Texas law provides for a cause of action known as “money had and received.” The cause of action for money had and received is equitable in nature.  The claim belongs conceptually to the doctrine of unjust enrichment and seeks equitable relief.  The question, in an action for money had and received, is to which party does the money — in equity, justice, and law — belong. As such, a plaintiff need only show that defendant holds money that in equity and good conscience belongs to him.

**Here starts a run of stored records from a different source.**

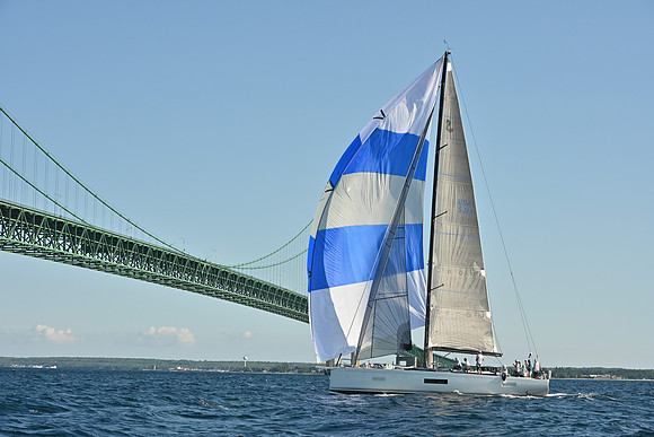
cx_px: 327
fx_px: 1544
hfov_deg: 23.9
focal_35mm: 85
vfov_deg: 16.1
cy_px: 218
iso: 320
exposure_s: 1/1600
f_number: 9
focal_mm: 85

The Texas Supreme Court has described a cause of action for money had and received as “less restricted and fettered by technical rules and formalities than any other form of action. It aims at the abstract justice of the case, and looks solely to the inquiry, whether the defendant holds money, that belongs to the plaintiff.”  A claim for money had and received seeks to restore money where equity and good conscience require restitution; it is not premised on wrongdoing, but seeks to determine to which party the money rightfully belongs; and it seeks to prevent unconscionable loss to the payor and unjust enrichment to the payee.

Money had and received is a category of general assumpsit to restore money where equity and good conscience require refund. A cause of action for money had and received is not premised on wrongdoing, but looks only to the justice of the case and inquires whether the defendant has received money that rightfully belongs to another. In short, it is an equitable doctrine applied to prevent unjust enrichment.

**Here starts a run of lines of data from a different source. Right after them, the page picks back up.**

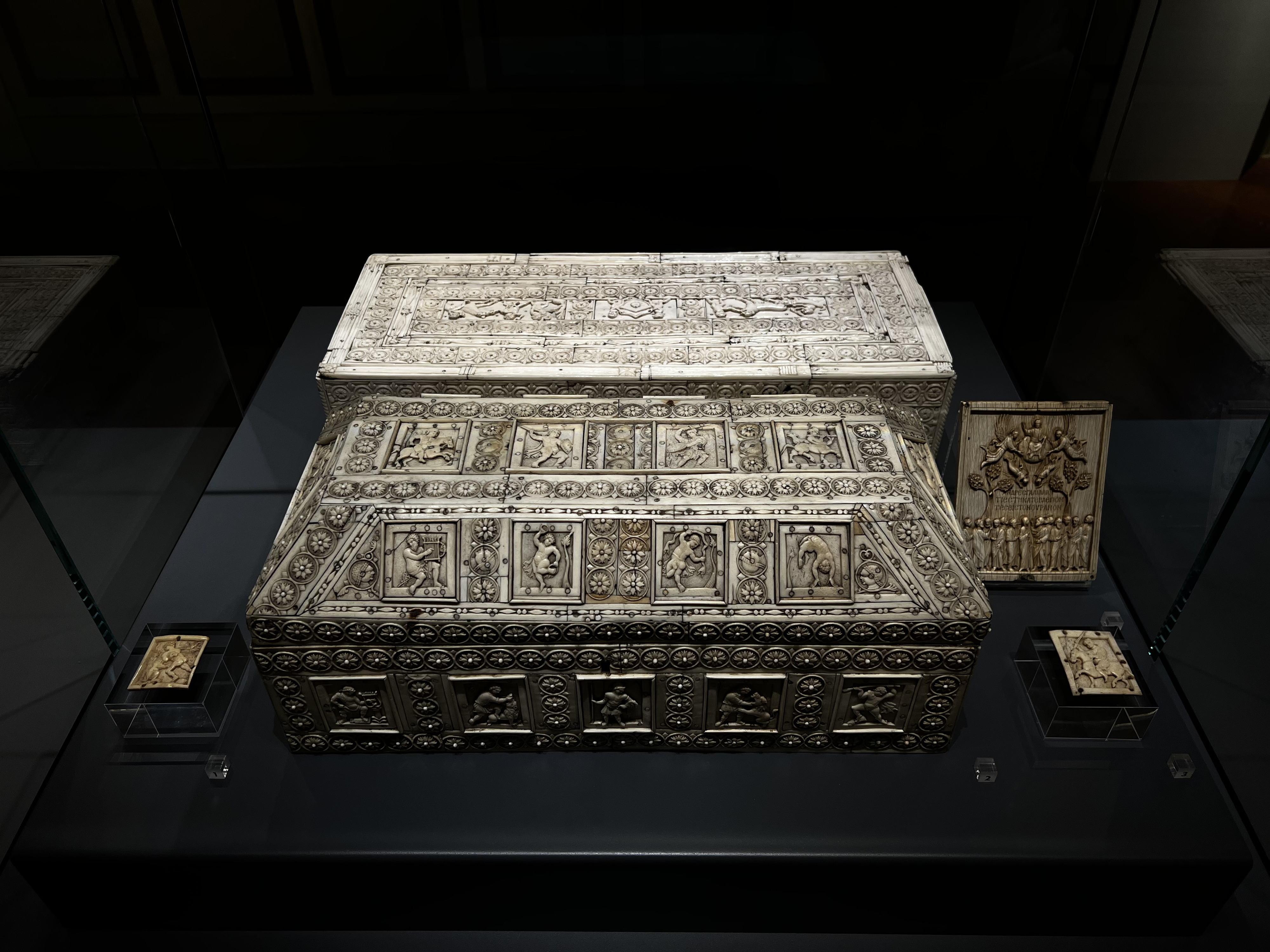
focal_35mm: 26
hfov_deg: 67.3
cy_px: 476
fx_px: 954
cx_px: 635
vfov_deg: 53.1
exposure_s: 1/71
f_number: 1.5
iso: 80
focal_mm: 5.7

A claim for money had and received is quasi-contractual in nature and is a cause of action for a debt not evidenced by a written contract between the parties. Generally, when a valid, express contract covers the subject matter of the parties’ dispute, there can be no recovery under a quasi-contract theory.  The application of this general rule in the context of a claim for money had and received, however, is somewhat unclear under Texas law, and courts have allowed such claims even where a contract exists.

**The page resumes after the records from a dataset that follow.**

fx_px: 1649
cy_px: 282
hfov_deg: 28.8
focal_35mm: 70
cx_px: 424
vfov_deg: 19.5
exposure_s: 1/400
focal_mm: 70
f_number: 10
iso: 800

Recovery under a “money had and received” claim focuses on whether receiving compensation would unjustly enrich the other party, not the parties’ agreement or intent. The issue is whether the defendant received money that rightfully belonged to the plaintiff.

The elements for a successful “money had and received” claim are:

(1) the defendant has, or had, possession of money and

(2) the money belongs to the plaintiff in equity and good conscience.

Again, the plaintiff is not required to show that the defendant acted wrongfully, only that the defendant has money that rightfully belongs to the plaintiff. A defendant, however, may present any facts and raise any defenses that would deny the claimant’s right or show that in equity and good conscience the claimant should not recover.